- [Task statement]:
Every line from the one holding "déterminants de la transition" through the final line of the entries is to be reproduced exactly, and no other line.
Records supplied: Begin
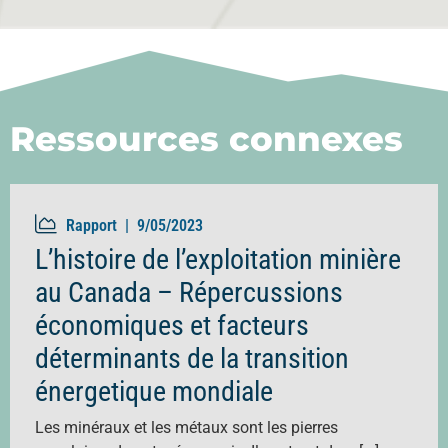
Ressources connexes
Rapport |
9/05/2023
L’histoire de l’exploitation minière
au Canada – Répercussions
économiques et facteurs
déterminants de la transition
énergetique mondiale
Les minéraux et les métaux sont les pierres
Records supplied: End
- [Solution]:
déterminants de la transition
énergetique mondiale
Les minéraux et les métaux sont les pierres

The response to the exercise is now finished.